--- WHAT YOU ARE ASKED TO DO ---
Rename "Crush" to "Heartbeat" throughout the listing below, keeping every other line unchanged.

[Saved entries]
☆ ☆ ☆

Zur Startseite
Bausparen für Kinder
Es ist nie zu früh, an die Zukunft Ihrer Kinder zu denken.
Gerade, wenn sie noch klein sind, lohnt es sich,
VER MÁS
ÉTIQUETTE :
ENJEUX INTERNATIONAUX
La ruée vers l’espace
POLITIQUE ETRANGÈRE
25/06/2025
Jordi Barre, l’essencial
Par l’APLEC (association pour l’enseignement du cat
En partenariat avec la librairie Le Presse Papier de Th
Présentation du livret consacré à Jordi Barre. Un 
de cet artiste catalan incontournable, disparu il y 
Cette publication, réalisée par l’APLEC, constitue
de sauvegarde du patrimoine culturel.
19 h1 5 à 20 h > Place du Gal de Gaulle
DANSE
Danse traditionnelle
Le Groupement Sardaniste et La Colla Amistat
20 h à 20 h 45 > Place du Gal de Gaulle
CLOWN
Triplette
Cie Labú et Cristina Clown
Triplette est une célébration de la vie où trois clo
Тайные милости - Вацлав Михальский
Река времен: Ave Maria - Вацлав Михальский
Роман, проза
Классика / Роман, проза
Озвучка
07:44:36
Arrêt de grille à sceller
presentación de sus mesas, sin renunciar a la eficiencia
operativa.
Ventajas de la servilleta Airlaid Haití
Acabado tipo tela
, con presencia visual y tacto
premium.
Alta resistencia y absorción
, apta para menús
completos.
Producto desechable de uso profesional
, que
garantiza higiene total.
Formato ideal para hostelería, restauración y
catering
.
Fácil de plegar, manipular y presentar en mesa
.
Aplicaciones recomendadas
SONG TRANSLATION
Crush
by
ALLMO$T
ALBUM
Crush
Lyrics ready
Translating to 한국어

☆ ☆ ☆

--- TASK RESPONSE ---
Zur Startseite
Bausparen für Kinder
Es ist nie zu früh, an die Zukunft Ihrer Kinder zu denken.
Gerade, wenn sie noch klein sind, lohnt es sich,
VER MÁS
ÉTIQUETTE :
ENJEUX INTERNATIONAUX
La ruée vers l’espace
POLITIQUE ETRANGÈRE
25/06/2025
Jordi Barre, l’essencial
Par l’APLEC (association pour l’enseignement du cat
En partenariat avec la librairie Le Presse Papier de Th
Présentation du livret consacré à Jordi Barre. Un 
de cet artiste catalan incontournable, disparu il y 
Cette publication, réalisée par l’APLEC, constitue
de sauvegarde du patrimoine culturel.
19 h1 5 à 20 h > Place du Gal de Gaulle
DANSE
Danse traditionnelle
Le Groupement Sardaniste et La Colla Amistat
20 h à 20 h 45 > Place du Gal de Gaulle
CLOWN
Triplette
Cie Labú et Cristina Clown
Triplette est une célébration de la vie où trois clo
Тайные милости - Вацлав Михальский
Река времен: Ave Maria - Вацлав Михальский
Роман, проза
Классика / Роман, проза
Озвучка
07:44:36
Arrêt de grille à sceller
presentación de sus mesas, sin renunciar a la eficiencia
operativa.
Ventajas de la servilleta Airlaid Haití
Acabado tipo tela
, con presencia visual y tacto
premium.
Alta resistencia y absorción
, apta para menús
completos.
Producto desechable de uso profesional
, que
garantiza higiene total.
Formato ideal para hostelería, restauración y
catering
.
Fácil de plegar, manipular y presentar en mesa
.
Aplicaciones recomendadas
SONG TRANSLATION
Heartbeat
by
ALLMO$T
ALBUM
Heartbeat
Lyrics ready
Translating to 한국어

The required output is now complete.